Of the 44 households, 31.8% of which had children under the age of 18 living with them, 36.4% were married couples living together, 13.6% were cohabitating couples, 29.5% had a female householder with no spouse or partner present and 20.5% had a male householder with no spouse or partner present. 36.4% of all households were non-families. 31.8% of all households were made up of individuals, 9.1% had someone living alone who was 65 years old or older.

The median age in the city was 43.5 years. 26.4% of the residents were under the age of 20; 2.7% were between the ages of 20 and 24; 21.8% were from 25 and 44; 32.7% were from 45 and 64; and 16.4% were 65 years of age or older. The gender makeup of the city was 38.2% male and 61.8% female.

===2010 census===
As of the census of 2010, there were 112 people, 47 households, and 32 families living in the city. The population density was 294.7 PD/sqmi. There were 55 housing units at an average density of 144.7 /sqmi. The racial makeup of the city was 99.1% White and 0.9% African American.

There were 47 households, of which 34.0% had children under the age of 18 living with them, 48.9% were married couples living together, 10.6% had a female householder with no husband present, 8.5% had a male householder with no wife present, and 31.9% were non-families. 29.8% of all households were made up of individuals, and 10.7% had someone living alone who was 65 years of age or older. The average household size was 2.38 and the average family size was 2.84.
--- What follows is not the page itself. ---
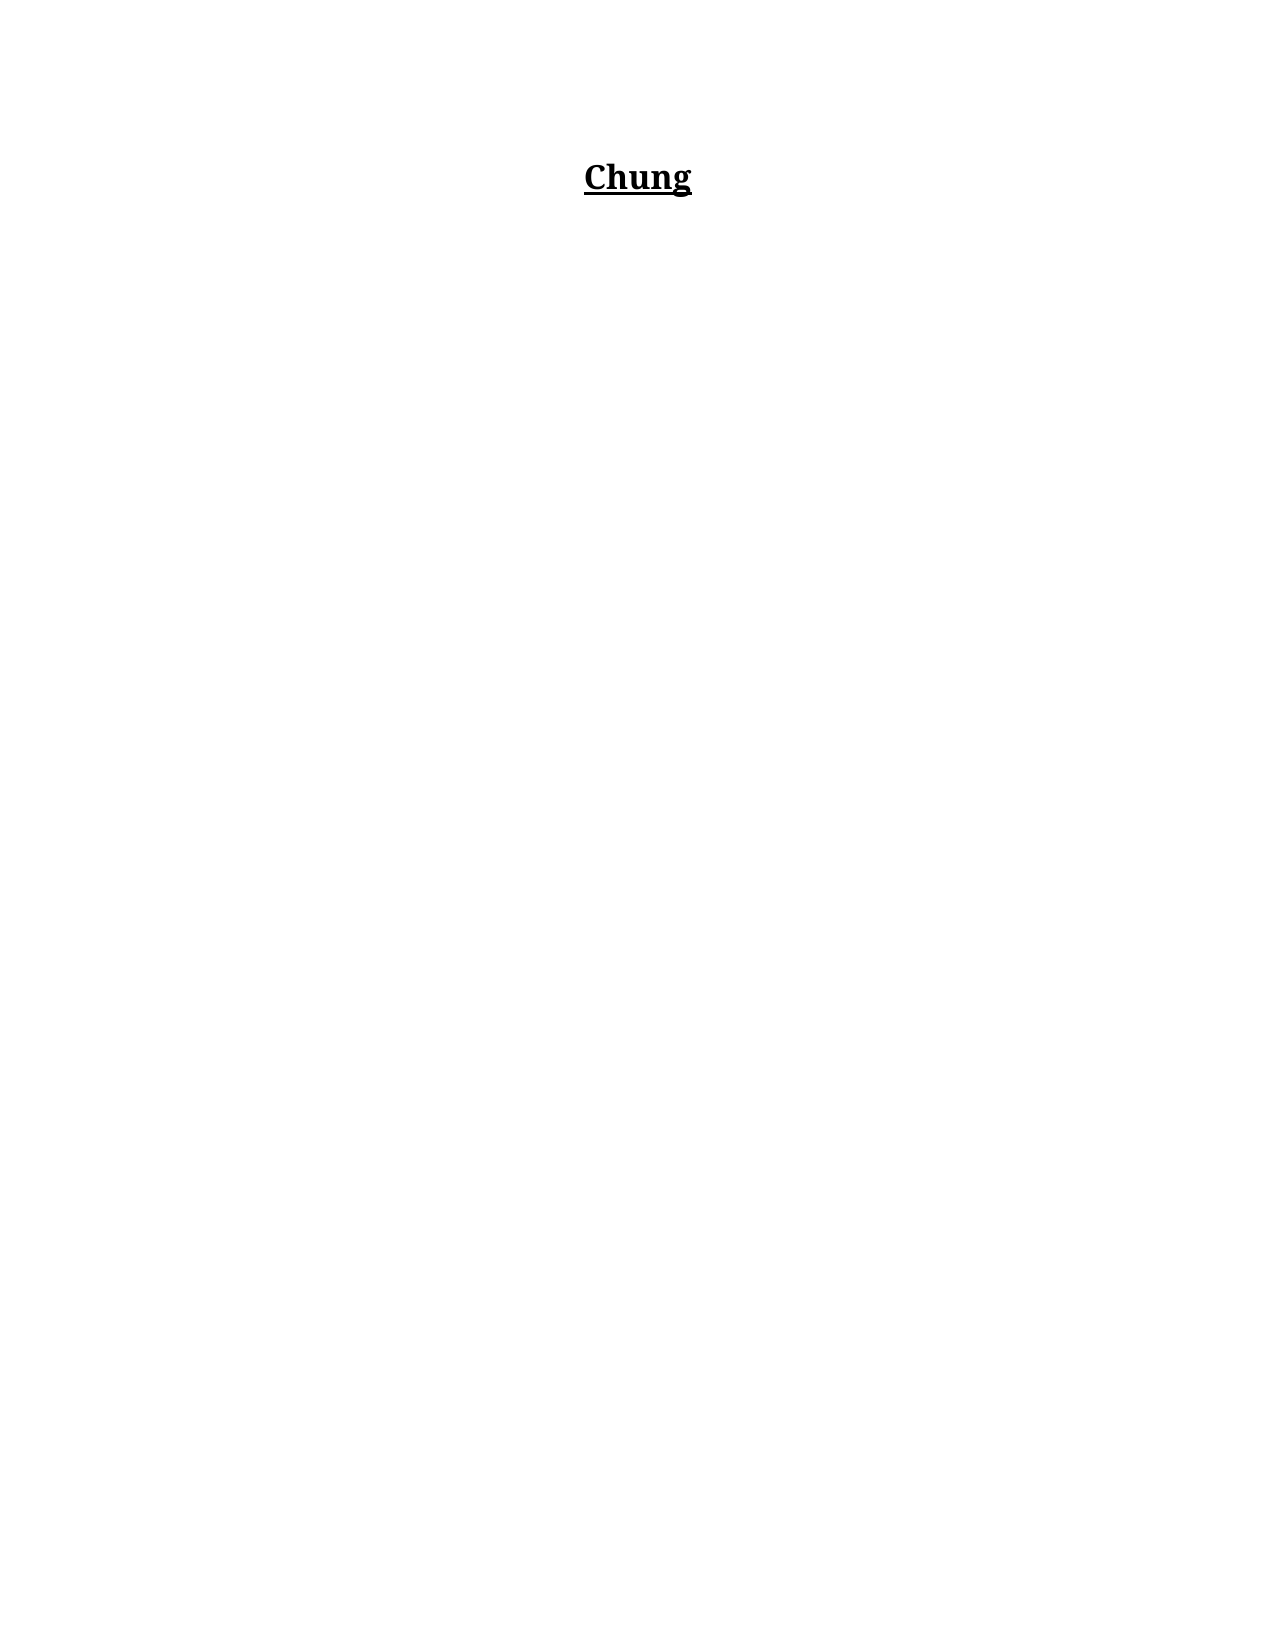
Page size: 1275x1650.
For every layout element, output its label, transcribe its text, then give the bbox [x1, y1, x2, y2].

The median age in the city was 41.8 years. 24.1% of residents were under the age of 18; 6.4% were between the ages of 18 and 24; 27.7% were from 25 to 44; 28.6% were from 45 to 64; and 13.4% were 65 years of age or older. The gender makeup of the city was 50.9% male and 49.1% female.

===2000 census===
As of the census of 2000, there were 126 people, 51 households, and 39 families living in the city. The population density was 333.4 PD/sqmi. There were 60 housing units at an average density of 158.8 /sqmi. The racial makeup of the city was 97.62% White and 2.38% Native American.

There were 51 households, out of which 27.5% had children under the age of 18 living with them, 60.8% were married couples living together, 13.7% had a female householder with no husband present, and 23.5% were non-families. 19.6% of all households were made up of individuals, and 9.8% had someone living alone who was 65 years of age or older. The average household size was 2.47 and the average family size was 2.82.

In the city, the population was spread out, with 23.8% under the age of 18, 8.7% from 18 to 24, 23.0% from 25 to 44, 24.6% from 45 to 64, and 19.8% who were 65 years of age or older. The median age was 42 years. For every 100 females, there were 93.8 males. For every 100 females age 18 and over, there were 88.2 males.

The median income for a household in the city was $35,625, and the median income for a family was $41,250. Males had a median income of $26,250 versus $13,750 for females. The per capita income for the city was $17,807. There were no families and 1.6% of the population living below the poverty line, including no under eighteens and 8.0% of those over 64.

==Education==
It is in the Pekin Community School District.